Me pone de los nervios este cambio. No es que uno quiera que le devuelvan esos minutos como protestaron por aquellos diez días que Gregorio XIII les birló en 1582 a nuestros antepasados, pero la sensación de desconcierto ante un tiempo escamoteado es casi la misma. ¿Dónde ha ido esa hora de mi vida? ¿Por qué tengo que recuperarla dentro de siete meses, y a lo peor durmiendo? Uno acaba pareciendo Juanito Valderrama buscando su peseta, pero en sesenta minutos que invierten por nosotros, sin consultarnos, como si el tiempo fuera una entelequia que no cuenta. Y cuenta, claro.
Dicen que con esto se ahorra un pastón. En luz eléctrica. Nada menos que seis euros por familia. Yo, qué quieren que les diga, no me creo nada. Que ahora resulta que gasta más la luz del salón que el ordenador, la tele, el video, el dvd, la radio, la vitrocerámica, la lavadora, el microondas, el lavavajillas, la vaporetta, la turmix, las playstations y demás electrodomésticos que sí siguen funcionando (¿ustedes desenchufan el frigorífico porque hay una hora más de luz, verdad que no?), vamos, que por nosotros que no se tomen la molestia. Y las fábricas y las farolas y todo lo demás, me temo que el mismito tiempo, minuto arriba o abajo, estarán funcionando.
Que sí, vale. Que se ahorrarán mucho en Europa, donde dan volteretas por tal de que asome el Lorenzo. Pero aquí abajito, como que no merece la pena. Y dicen que lo que nos gastamos en medicinas para combatir ese estrés postraumático de ver tanta luz de sopetón y de depresiones primaverales y de dispepsias acumuladas viene a ser lo comido por lo servido. Todo ese medicinaje, además, no lo pasa la Seguridad Social, que para eso nos vamos pareciendo cada vez más a América.
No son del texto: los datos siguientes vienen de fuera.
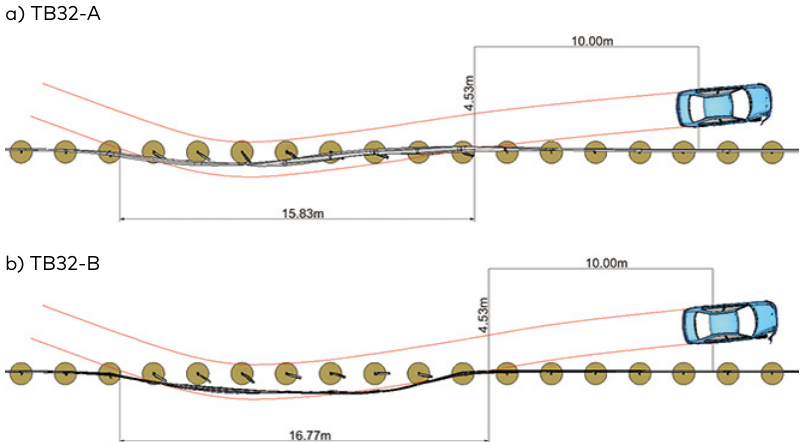
Figure 16. Vehicle repulse after collision with barrier, and length of vehicle contact with barrier (view from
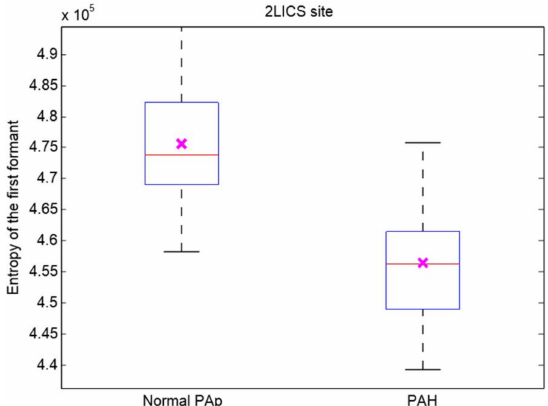
Figure 4. Boxplot of the entropy of the first sinusoid formant extracted from the heart sounds recorded at the 2 nd left intercostal space. The left box represents the entropy of the first sinusoid formant extracted from the heart sounds with a mean pulmonary artery pressure of 5–24 mmHg ( n = 35), while the right box represents the entropy of the first sinusoid formant extracted from the heart sounds of children with a mean pulmonary artery pressure 25 − 93 mmHg ( n = 25). The cross in each box refers to the statistical mean. Two-sample independent t -test was performed and a significant difference was detected between subjects with a normal pulmonary artery pressure and those with pulmonary artery hypertension ( p < 0.05). Red line = median. Abbreviations: Normal PAp = normal pulmonary artery pressure, PAH = pulmonary artery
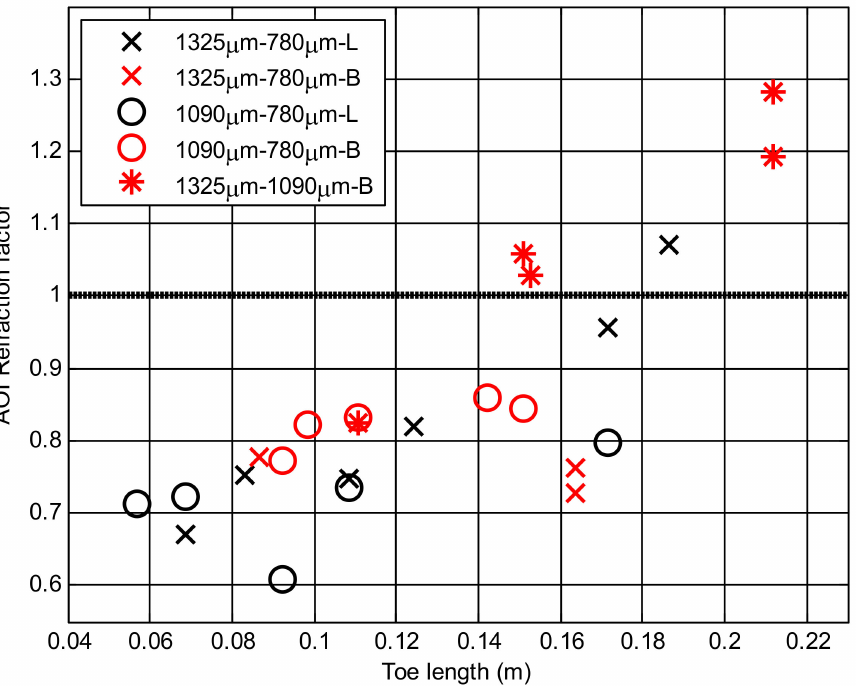
Figure 13. Saltwater–freshwater interface refraction across permeability boundaries for layered (black) and blocked (red) cases at corresponding TL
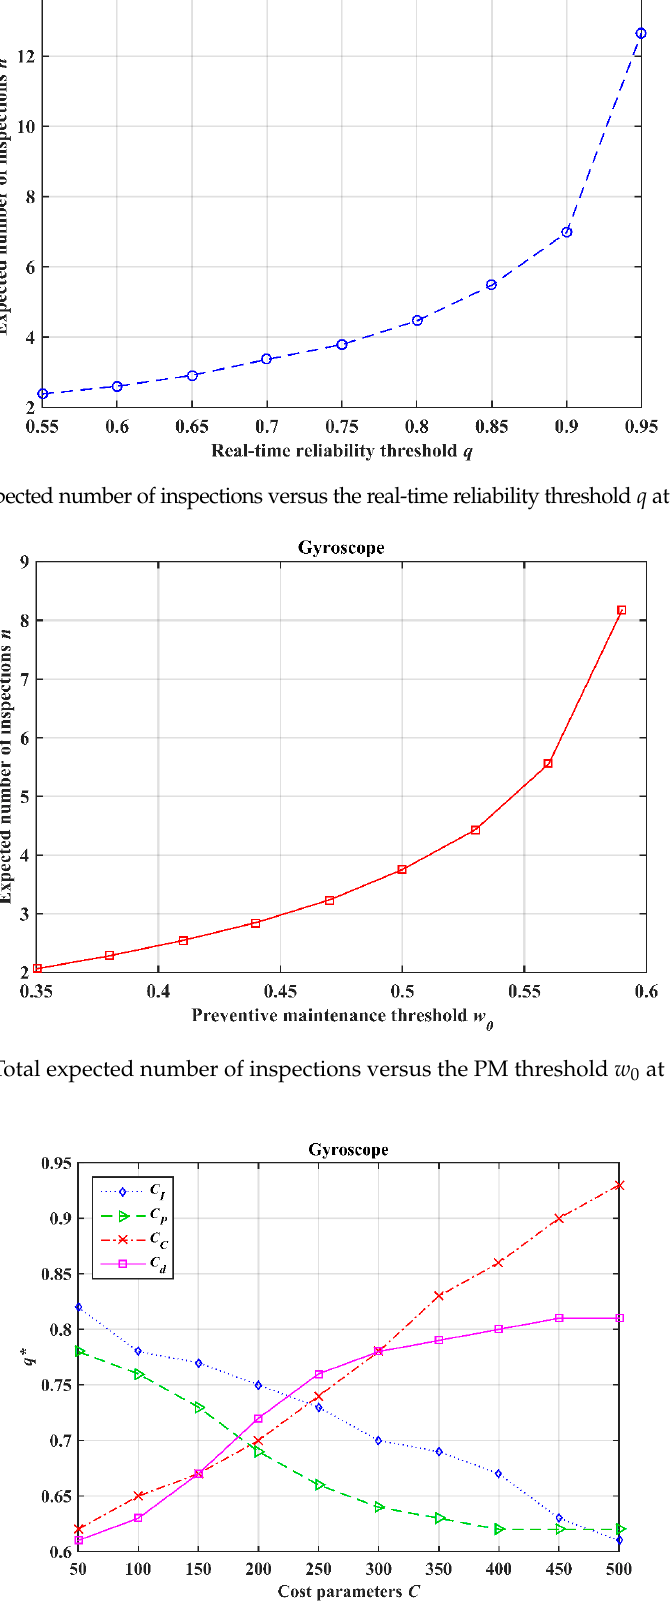
∗ . Figure 8. Influence of the cost parameters on the optimal value q ∗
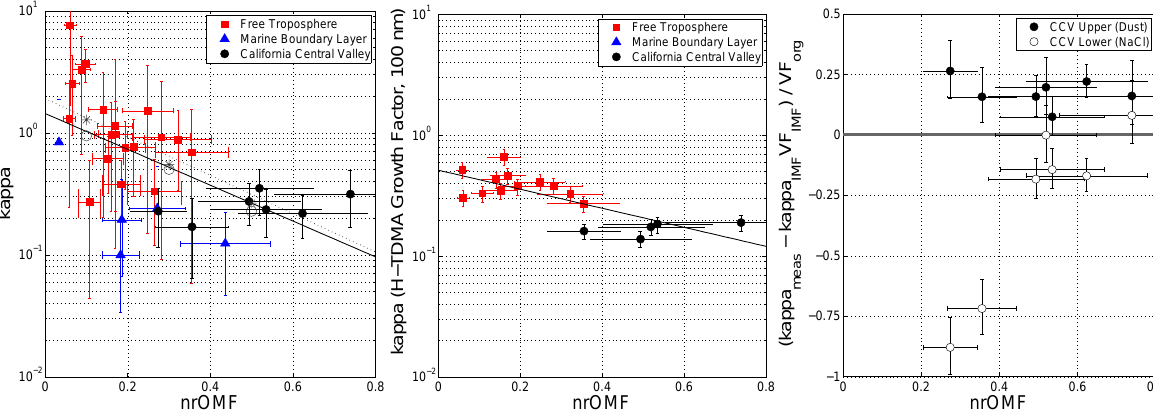
Fig. 6. κ vs. non-refractory organic mass fraction (nrOMF). The left panel shows κ values calculated using CCN and size distribution measurements. Error bars for κ were calculated by computing the certainty in the calculated dry critical diameter ( d pc ) using the variability in the SMPS size distributions and CCN measurements ( σn − 0 . 5 ) for each flight leg; the uncertainty d pc was propagated with the supersaturation error (20%) to yield the κ error. Error bars for the nrOMF were calculated from the variability in the AMS nrOM during the flight leg ( σn − 0 . 5 ) , combined in quadrature with a 20% uncertainty typically associated with AMS nrOM measurements and 15% associated with aerosol volume (SMPS). The lines indicate the best fit line to all data (black) and omitting MBL data (grey). Grey circles (all data) and grey asterisks (omitting MBL) are binned averages for nrOMF ranges 0–0.2, 0.2–0.4, and 0.4–0.6. The middle panel shows κ values calculated using H-TDMA growth factor measurements for particles of size 100nm (error: ± 15%). The right panel shows the difference of measured κ and the κ calculated using inorganic components only (normalized to the organic volume fraction, VF org ) , an estimate of κ org (see text for details). Y-axis error bars shown here are κ meas /VF org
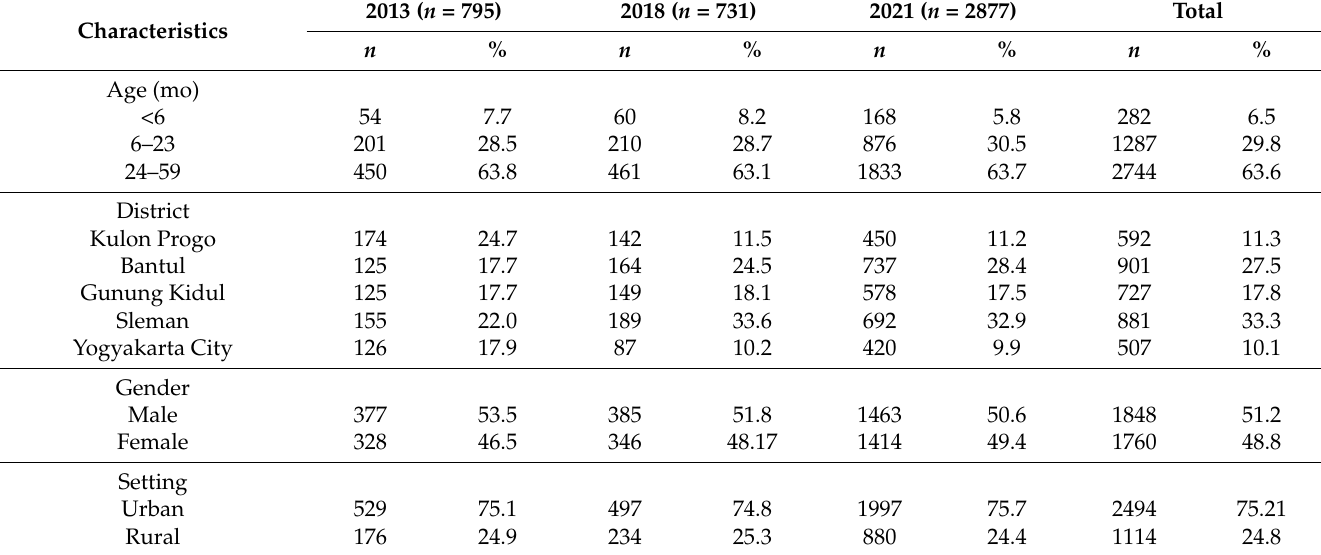
Table 1. Sample characteristics.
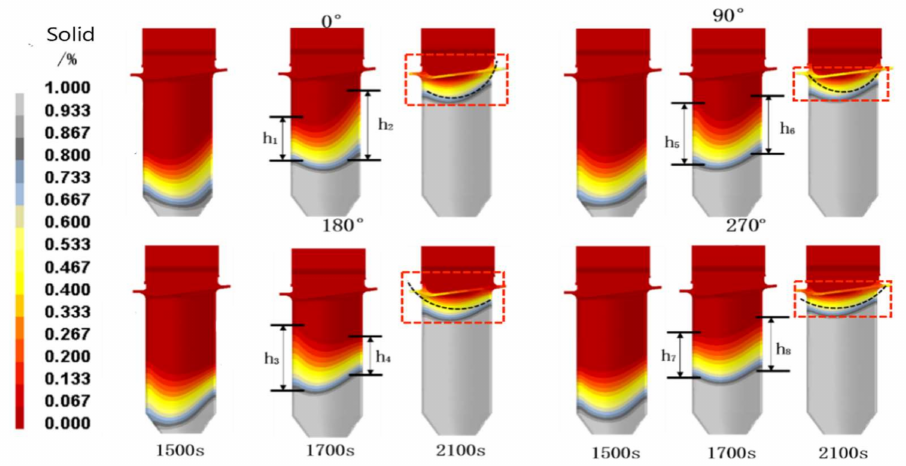
Figure 13. Mushy zone shape at different assembly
Pues aquí me tienen. Dentro de un par de días, cuando me aclimate, agradeceré tener las tardecitas libres para poder pasear y disfrutar de un ratito de sol. Pero cada mañana me deprimirá ir a oscuras otra vez al trabajo. Por seis euros. Antes, cuando era más jovencito y por tanto más romántico, me gustaba que a las siete de la tarde fuera ya de noche cerrada. Ahora, que soy menos jovencito y por tanto más pragmático, me gusta que a las diez de la noche todavía esté a tiempo de asomarme a la playa a ver posarse el sol sobre la línea del agua. Si tenemos en cuenta que ahora pasamos siete meses con dos horas de adelanto sobre el sol y apenas cinco con una horita nada más, yo estoy por dar los seis euros (total, impuesto más, impuesto menos) y que en octubre no nos vuelvan a descambiar la hora.